Records for this task →

--- --- ---

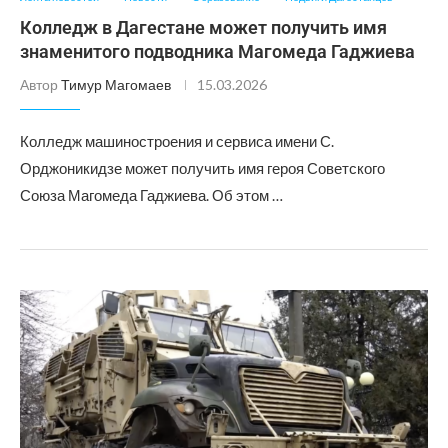
Колледж в Дагестане может получить имя
знаменитого подводника Магомеда Гаджиева
Автор
Тимур Магомаев
15.03.2026
Колледж машиностроения и сервиса имени С.
Орджоникидзе может получить имя героя Советского
Союза Магомеда Гаджиева. Об этом …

--- --- ---

The task → A word-for-word restatement of the lines running from the one with "Орджоникидзе может получить" to the last line of the records is the whole answer.

Solution to this problem →
Орджоникидзе может получить имя героя Советского
Союза Магомеда Гаджиева. Об этом …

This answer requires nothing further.